Forum Moderators: open
Or, what about the number of visitors to each web page? Or even the most popular paths through the site or the time spent at a web page.
If google, for example wants the most popular pages to have a higher ranking, these details would certainly have some weight, yet I have not found anyone addressing this.
Now, site popularity, and link relativity can be trully established IF weblogs are spidered. And if they are, why not tailor web logs just the way we want them, with thousands of fictitous refers, keywords and the time spent.
?
BTW: Log files in this case being the access log data i.e. lines of information in a text format written by the server to record access activity of users on a site or server.
I have no idea where you are going with this but .. if you really expect there is any value in people falsifying their own logs and getting them read by a search engine ..
Who would you want to find and visit them from that search engine?
:-)
I don’t think search engines have access to log files. If they did, then I would pretend I was a spider and do some serious study of log file data. I really like log file data.
Maybe search engines keep track of how many times your pages showed up on their SERPs and maybe they even track when you get clicked. However, as you hinted above, it is possible to fabricate these types of results so I don’t think it would be given much weight towards relevancy
However, why fabricate them? To index them Google and others would have to find a link to the log report page, and you dont want your readers seeing fabricated info do you? So much for the credibility of your web site, and the practice itself is a form of "deceiving search engines" which Google states is a quick way of getting penalties. Not only are you deceiving search engines but also deceiving your readers. Why not just make a nice index or web map instead?
At best, a published log file might have a similar effect as a site map as far as the internal links are concerned. If that is what you're heading for, why not just do a real site map that also benefits your users?
The other side are the external links, which may place you in a bad neighbourhood if left unchecked. Of course, if you want to specifically link to certain sites, creating a honest links page would be the obvious solution. Again, this will have the same effect for the engines, and benefits your human visitors a lot more than a "fabricated logfile".
I think the reason why nobody is doing what you suggest is that at least the same results can be had with other and more useful tools, while avoiding some of the potential problems.
What about link popularity, or the amount of traffic your web page is getting coming from external links. If SE's track popularity by click throughs, and if they do that by web logs, then to fabricat the amount of traffic could be a very easy and very powerful thing to do.
No?
I believe this means that they (legitimate search engines, not spambots) will NOT recognize URLs that are not part of a hyperlink, so the mere presence of "my-favorite-somthing-site.com/something_index.hmtl(*)" in a file will NOT add page rank to that page, nor will it associate this forum with a bad neighborhood around that page.
All it will do is find this thread when someone is looking for 'super adult site in neighborhood with favorite page rank'.
(*)I had included the "http://" bit on that (fake) URL above, but it occurred to me that the forum software might turn that into a real hyperlink, which would have made my statement false. But that's the forum software, not the search engine spider.

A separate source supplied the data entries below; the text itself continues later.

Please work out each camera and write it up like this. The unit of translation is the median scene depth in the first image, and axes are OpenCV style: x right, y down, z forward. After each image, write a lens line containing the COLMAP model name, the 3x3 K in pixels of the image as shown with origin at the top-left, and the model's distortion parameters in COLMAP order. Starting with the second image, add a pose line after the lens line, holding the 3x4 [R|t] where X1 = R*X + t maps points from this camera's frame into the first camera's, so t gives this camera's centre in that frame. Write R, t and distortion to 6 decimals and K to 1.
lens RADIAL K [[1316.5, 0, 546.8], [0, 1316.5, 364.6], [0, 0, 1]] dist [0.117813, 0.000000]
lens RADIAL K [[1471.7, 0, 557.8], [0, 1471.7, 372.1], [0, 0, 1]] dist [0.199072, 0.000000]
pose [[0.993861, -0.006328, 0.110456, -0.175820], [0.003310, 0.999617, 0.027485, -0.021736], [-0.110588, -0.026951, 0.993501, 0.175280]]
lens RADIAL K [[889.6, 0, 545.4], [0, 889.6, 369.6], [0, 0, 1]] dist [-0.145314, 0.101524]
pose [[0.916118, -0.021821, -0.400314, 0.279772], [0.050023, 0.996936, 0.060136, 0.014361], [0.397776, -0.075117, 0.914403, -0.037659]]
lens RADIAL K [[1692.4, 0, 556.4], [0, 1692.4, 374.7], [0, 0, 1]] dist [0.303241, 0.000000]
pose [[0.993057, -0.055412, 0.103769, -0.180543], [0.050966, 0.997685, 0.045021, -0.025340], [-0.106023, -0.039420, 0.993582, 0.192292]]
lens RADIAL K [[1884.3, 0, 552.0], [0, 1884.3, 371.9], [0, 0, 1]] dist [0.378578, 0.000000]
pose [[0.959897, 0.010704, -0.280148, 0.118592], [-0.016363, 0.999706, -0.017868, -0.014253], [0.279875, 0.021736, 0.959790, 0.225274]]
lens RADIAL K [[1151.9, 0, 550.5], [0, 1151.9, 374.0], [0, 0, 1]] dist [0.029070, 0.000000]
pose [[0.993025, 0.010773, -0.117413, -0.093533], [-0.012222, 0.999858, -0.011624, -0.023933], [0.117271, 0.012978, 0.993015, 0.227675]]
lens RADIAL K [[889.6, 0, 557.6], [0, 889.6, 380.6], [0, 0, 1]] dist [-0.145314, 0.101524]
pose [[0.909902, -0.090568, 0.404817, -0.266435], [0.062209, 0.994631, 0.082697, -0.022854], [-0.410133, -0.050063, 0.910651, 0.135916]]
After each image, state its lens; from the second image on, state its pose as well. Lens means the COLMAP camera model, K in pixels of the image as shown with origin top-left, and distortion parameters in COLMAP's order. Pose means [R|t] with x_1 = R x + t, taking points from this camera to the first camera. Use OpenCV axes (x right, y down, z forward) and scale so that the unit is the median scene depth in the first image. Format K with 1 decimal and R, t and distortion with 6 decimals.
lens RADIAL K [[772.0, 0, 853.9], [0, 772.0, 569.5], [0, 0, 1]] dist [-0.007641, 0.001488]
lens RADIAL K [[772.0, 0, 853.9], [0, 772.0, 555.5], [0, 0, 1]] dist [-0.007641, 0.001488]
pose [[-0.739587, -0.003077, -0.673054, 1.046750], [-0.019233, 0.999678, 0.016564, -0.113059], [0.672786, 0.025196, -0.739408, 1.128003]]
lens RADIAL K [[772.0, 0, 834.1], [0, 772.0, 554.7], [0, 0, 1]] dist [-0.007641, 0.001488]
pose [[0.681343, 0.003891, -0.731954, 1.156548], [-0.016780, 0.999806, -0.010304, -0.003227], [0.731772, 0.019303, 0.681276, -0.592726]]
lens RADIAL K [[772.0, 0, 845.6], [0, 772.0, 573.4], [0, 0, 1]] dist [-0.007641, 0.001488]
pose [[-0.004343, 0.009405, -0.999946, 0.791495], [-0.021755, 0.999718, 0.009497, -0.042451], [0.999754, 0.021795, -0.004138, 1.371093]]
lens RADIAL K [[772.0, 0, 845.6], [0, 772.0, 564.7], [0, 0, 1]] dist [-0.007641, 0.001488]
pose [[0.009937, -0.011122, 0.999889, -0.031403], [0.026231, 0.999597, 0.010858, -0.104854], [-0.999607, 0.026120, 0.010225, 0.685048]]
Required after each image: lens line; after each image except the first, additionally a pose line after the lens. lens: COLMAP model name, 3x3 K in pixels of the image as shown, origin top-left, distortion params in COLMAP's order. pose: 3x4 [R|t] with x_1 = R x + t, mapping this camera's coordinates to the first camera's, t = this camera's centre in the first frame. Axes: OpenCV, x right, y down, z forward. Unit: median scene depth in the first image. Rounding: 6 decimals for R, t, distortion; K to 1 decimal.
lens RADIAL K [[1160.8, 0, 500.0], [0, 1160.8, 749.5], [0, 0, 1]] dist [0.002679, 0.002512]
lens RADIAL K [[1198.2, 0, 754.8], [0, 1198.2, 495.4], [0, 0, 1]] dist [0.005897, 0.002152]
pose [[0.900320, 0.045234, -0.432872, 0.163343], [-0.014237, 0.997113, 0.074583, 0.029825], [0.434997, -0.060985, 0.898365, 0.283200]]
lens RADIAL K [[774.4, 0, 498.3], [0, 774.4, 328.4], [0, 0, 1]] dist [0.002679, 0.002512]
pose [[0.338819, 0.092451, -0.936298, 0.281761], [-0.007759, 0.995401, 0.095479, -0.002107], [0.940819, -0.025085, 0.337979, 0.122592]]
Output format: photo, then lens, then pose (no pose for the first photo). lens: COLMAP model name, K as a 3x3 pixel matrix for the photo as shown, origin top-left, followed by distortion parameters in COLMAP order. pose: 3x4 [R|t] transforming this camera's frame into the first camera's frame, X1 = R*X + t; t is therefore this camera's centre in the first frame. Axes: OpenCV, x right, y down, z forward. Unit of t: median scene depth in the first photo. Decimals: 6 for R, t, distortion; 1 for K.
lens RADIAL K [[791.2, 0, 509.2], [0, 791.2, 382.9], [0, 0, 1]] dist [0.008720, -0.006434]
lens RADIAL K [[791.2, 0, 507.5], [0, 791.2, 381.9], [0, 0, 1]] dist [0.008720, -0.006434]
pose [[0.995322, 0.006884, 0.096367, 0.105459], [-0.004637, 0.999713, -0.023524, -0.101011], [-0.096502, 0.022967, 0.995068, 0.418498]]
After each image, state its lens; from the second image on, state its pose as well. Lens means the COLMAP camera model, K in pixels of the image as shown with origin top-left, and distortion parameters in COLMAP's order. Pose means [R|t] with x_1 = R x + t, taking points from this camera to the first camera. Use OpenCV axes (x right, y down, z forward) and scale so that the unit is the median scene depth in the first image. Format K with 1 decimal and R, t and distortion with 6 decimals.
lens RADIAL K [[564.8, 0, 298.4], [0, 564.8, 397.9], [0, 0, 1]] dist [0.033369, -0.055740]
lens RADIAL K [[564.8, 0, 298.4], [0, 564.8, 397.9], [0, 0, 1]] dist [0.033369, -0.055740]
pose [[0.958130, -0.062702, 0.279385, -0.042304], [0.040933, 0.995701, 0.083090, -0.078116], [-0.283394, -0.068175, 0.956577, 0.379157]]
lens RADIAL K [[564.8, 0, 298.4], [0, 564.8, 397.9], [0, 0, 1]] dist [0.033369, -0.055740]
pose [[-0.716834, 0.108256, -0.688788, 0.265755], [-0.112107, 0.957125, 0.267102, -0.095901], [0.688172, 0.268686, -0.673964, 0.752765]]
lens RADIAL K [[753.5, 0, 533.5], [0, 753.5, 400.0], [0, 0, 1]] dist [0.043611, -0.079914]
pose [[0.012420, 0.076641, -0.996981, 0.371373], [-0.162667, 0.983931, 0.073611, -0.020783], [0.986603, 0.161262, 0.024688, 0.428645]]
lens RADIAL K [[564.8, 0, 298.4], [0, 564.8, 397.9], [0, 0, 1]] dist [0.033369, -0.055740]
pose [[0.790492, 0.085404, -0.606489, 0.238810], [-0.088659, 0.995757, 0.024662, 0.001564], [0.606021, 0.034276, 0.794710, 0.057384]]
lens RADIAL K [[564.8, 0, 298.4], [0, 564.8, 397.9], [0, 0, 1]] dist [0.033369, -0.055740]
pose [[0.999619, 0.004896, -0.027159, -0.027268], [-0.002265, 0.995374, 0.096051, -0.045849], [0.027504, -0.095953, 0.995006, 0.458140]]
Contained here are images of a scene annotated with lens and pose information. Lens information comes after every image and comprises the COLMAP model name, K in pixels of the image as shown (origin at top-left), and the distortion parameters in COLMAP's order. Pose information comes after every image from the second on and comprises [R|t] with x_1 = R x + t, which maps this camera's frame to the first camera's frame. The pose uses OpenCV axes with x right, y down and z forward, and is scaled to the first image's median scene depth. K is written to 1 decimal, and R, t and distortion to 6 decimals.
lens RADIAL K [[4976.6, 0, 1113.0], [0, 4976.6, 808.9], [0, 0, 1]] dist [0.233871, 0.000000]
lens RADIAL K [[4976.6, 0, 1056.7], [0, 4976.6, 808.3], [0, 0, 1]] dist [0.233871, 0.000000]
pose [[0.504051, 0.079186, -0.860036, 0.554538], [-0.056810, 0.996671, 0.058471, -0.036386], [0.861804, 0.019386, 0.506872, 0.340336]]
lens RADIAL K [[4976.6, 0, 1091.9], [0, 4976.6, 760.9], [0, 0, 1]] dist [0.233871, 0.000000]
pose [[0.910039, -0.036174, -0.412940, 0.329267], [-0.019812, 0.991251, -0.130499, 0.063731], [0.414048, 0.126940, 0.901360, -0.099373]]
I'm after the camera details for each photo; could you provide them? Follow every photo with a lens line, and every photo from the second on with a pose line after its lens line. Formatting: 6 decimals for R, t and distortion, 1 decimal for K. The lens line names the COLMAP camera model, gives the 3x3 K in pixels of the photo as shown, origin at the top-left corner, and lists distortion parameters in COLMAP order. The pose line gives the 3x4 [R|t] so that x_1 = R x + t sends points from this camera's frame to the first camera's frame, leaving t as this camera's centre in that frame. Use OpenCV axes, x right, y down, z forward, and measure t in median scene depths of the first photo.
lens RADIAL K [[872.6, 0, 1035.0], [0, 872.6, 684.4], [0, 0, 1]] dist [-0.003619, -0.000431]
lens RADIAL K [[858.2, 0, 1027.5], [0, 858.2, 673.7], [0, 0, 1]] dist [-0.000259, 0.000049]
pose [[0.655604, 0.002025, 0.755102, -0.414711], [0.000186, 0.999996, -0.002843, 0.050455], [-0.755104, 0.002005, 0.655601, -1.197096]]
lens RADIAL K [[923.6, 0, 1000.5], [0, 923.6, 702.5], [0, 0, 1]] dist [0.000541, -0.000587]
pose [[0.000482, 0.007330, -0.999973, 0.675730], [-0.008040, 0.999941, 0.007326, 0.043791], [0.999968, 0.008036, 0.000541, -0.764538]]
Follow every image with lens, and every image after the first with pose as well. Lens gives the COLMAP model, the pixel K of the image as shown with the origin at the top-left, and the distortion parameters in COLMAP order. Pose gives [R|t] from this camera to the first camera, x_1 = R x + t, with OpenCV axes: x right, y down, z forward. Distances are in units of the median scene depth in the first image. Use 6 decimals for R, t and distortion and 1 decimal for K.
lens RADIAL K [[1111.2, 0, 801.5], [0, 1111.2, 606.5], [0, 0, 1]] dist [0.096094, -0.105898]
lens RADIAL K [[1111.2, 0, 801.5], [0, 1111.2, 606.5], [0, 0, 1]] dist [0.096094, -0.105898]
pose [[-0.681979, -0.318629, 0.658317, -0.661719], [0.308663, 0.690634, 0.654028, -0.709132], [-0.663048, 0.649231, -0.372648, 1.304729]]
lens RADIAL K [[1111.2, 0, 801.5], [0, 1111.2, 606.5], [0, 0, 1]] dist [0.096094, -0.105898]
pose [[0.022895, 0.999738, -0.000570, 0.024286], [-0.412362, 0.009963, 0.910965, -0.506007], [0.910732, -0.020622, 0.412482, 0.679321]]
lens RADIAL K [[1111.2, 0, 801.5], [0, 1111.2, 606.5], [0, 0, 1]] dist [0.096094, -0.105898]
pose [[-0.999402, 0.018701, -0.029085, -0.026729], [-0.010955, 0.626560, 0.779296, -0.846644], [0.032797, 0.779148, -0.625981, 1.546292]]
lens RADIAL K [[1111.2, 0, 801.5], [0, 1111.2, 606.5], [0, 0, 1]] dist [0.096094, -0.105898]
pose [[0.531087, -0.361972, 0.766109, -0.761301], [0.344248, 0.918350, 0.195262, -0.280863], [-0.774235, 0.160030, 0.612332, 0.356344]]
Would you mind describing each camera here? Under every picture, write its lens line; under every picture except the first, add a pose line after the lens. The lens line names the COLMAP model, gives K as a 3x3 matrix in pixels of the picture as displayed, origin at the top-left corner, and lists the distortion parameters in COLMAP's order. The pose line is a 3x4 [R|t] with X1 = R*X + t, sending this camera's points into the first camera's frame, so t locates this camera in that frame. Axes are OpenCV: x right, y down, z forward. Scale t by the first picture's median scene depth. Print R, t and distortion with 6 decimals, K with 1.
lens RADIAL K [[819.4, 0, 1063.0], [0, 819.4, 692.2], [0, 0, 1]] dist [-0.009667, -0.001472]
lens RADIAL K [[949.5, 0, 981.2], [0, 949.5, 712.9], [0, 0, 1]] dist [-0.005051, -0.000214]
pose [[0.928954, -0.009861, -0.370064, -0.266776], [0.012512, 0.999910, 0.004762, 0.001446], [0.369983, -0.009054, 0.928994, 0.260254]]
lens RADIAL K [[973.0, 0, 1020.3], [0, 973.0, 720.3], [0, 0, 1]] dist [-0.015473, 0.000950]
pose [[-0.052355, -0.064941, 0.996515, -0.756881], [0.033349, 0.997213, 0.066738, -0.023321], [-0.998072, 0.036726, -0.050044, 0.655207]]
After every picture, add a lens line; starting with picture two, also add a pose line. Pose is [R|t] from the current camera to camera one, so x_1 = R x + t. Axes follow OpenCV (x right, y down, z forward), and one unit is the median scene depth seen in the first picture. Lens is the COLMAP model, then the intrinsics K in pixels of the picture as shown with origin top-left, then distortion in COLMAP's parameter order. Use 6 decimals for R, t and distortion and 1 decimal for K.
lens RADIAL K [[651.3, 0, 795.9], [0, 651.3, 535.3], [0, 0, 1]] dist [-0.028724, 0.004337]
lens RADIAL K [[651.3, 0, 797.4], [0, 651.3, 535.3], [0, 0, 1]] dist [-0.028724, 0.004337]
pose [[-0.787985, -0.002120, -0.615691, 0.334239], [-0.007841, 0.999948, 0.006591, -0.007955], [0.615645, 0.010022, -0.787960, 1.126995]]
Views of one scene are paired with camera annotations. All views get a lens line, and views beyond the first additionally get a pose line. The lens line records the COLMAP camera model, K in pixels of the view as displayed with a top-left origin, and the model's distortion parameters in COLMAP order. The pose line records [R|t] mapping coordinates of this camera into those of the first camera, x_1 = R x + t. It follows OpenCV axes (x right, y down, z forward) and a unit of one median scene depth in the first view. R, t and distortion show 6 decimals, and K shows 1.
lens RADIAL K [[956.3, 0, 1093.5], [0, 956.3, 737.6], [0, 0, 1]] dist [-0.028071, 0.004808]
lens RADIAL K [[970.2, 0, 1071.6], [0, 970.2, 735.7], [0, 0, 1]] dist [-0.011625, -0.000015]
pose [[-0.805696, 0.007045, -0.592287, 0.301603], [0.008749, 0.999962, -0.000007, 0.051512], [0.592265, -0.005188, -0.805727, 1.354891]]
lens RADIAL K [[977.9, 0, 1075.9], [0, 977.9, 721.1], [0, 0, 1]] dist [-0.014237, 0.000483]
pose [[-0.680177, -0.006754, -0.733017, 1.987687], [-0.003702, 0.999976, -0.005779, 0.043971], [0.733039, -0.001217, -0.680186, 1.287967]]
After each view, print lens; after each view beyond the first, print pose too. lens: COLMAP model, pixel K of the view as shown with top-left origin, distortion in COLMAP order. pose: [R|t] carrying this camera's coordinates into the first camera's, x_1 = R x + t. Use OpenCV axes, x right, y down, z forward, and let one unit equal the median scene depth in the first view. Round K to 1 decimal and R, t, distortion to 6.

[edited by: msgraph at 9:44 pm (utc) on Nov. 8, 2002]
[edit reason] changed url to something more friendly [/edit]
Suppose you have a log file that saves the "REFERER" field, and someone in a "bad neighborhood" (say, the index.htm file at the vicious-spam.com comain) links to you. Now your log file will contain the text string "vicious-spam.com/index.htm" -- but that is not a URL: it is merely a text string containing dots, dashes, letters, and slashes. The robot is only going to recognize a string as a URL if it begins with the magic word "http://" (which is the protocol) AND is formatted like a URL, or else if it appears in HTML context as a URL (say, in the HREF field of an A tag.)
Neither of which is true of your logfile.
So the 'bot will either just index the words ("vicious", "spam", "com", "index", and "htm") or it will completely ignore them because it's looking for a recognizable URL. And when someone searches for "vicious spam com index htm" -- the search engine results may include your logfile. But if someone searches for backlinks to their site, the results will NOT include your logfile.
Good point! And if that site is a good quality site, those fictitous hits going to your site would be great - no?
Hi arlin, welcome to WebmasterWorld.
BTW, to be more precise, I should restate that last sentence as: Think of this exploit as the ability to create a link on a hallway page on someone else's website. These scripts generally just link back to a single page on the offending site.
As for the quality of the link, particular for those chasing PR, I'd think it would be very low. But think of the volume of links such a spider could create. And there are those who believe that even low-quality links add up in the algos.
Weblogs, also called blogs, are a kind of online diaries that are updated daily, contain lots of links and are heavily inter-linked in cliques and groups. They also tend to link to similar pages (Person A sees the link on the site of friend B and decides to link to it on their own weblog, and so on). Blogs were in the past responsible for pretty much all so-called 'Google bombing', because they had the power to strongly influence page rank with that network of different pages, frequent updates, strong community and hundreds of links. Google has since tried to lessen their influence a bit.